Monday, February 27, 2006

Head in Sand

Barry Posen writes that we can live with a nuclear Iran. Oh really? How can he reconcile that with the insane statements coming from Iran's mullahs and Mahmoud Ahmadinejad on a daily basis?

The Iranian routine is as follows:
Monday - call the US the great Satan
Tuesday - threaten Israel with destruction
Wednesday - deny the Holocaust existed but claim that Iran will finish the job
Thursday - threaten Israel if the US takes any military action against Iran's nuclear facilities
Friday - play cheat and retreat with the Russians, claiming that they're using the nuclear materials for peaceful purposes; threaten Israel with destruction
Saturday - claim that the deal with the Russians is far too restrictive and that nuclear power is Iran's inalienable right
Sunday - threaten Israel, meddle in Iraq, and call the IAEA/UN ineffectual.

Posen is treating Iran as though its leadership is rational and will behave in the same way that other nuclear powers might. That flies in the face of what the Iranians themselves have been saying for months now. Their leadership continues to make statements with religious implications as to what they intend to do upon obtaining nuclear weapons. They want to use them.

In a way, the Iranians are acting rationally. They've got goals and accountabilities. It's just that they're willing to start a regional conflagration in order to achieve their religious goals. They would sacrifice their population to wipe out their enemies, and they've shown a willingness to use their population as cannon fodder time and time again. The Iranian military lost more than a million people in its 8-year war with Iraq, often in mass attacks against fortified positions reminiscent of World War I trench warfare. Children often led the tank platoons to set off the mines. This is a regime that has absolutely no interest in the welfare of its people.

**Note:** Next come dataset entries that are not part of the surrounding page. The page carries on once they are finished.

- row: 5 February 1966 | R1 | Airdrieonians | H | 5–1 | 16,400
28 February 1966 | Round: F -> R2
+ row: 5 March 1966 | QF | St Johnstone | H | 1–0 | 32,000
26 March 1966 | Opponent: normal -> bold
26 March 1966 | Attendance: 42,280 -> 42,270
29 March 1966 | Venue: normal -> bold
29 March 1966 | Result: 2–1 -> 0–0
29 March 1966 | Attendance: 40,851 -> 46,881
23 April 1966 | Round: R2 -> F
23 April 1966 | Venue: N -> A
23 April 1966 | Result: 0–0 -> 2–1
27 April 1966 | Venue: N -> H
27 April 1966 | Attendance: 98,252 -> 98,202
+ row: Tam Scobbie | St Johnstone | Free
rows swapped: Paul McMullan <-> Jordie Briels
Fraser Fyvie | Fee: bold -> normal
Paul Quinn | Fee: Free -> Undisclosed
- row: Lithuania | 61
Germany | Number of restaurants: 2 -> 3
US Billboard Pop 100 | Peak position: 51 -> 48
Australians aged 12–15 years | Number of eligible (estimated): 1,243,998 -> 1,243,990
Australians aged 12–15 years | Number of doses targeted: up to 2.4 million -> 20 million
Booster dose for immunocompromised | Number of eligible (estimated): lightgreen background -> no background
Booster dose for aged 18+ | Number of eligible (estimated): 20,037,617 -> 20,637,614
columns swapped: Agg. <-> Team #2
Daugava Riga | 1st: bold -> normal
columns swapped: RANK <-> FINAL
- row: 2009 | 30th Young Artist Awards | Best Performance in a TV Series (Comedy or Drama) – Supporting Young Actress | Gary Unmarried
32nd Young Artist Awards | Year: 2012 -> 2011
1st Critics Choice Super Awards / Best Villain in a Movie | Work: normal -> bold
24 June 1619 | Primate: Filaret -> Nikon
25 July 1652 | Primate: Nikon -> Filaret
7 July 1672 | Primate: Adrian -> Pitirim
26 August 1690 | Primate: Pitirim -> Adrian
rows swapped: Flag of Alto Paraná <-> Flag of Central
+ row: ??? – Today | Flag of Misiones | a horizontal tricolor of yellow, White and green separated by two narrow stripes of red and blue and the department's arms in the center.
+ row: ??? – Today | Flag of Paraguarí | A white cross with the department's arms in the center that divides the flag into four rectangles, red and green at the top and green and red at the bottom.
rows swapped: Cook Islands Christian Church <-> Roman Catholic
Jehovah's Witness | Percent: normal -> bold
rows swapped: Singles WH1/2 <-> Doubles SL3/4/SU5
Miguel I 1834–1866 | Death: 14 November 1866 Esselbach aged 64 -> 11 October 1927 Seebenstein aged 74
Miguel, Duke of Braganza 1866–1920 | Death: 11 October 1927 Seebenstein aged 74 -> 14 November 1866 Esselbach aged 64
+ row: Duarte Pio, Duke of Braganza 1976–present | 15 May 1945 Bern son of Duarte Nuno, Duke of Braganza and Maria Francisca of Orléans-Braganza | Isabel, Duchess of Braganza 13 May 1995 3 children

And that makes for a dangerous dance partner at the nuclear ball.

UPDATE:
The IAEA is saying that Iran is testing their gas centrifuges, but can't say whether the Iranians are militarizating the technology or not.
Iran has begun testing 20 centrifuges at its Natanz pilot uranium-enrichment plant, pressing ahead with efforts to purify nuclear fuel in defiance of world pressure, a nuclear watchdog report said on Monday.

The confidential report by International Atomic Energy Agency chief Mohamed ElBaradei said Iran had also begun substantial renovations of Natanz’s system handling UF6 gas, which is converted by centrifuges into enriched atomic fuel.

It said the cascade of 20 centrifuge machines began to undergo vacuum testing on Feb. 22.
How can anyone stand idly by while Iran pursues this technology and hopes for an outcome based on the least bad option? This isn't a policy. It's a deathwish. The IAEA claims that they can't figure out what's going on because Iran isn't being transparent. Duh. Why would Iran want to be transparent? That goes against their own self interest.

Cheat and retreat is their policy, and they will do just enough to give Iran's scientists more time to perfect the necessary technologies and start producing the weapons grade materials. By then, the Iranians are figuring that the world would have no choice but to accept the outcome of a nuclear weapons capable Iran.

UPDATE:
Vital Perspectives has the full text of the IAEA report (via Michelle Malkin).

Pamela at Atlas Shrugs has more.

And don't forget that Iran has common ground with the likes of Hamas and Hizbullah.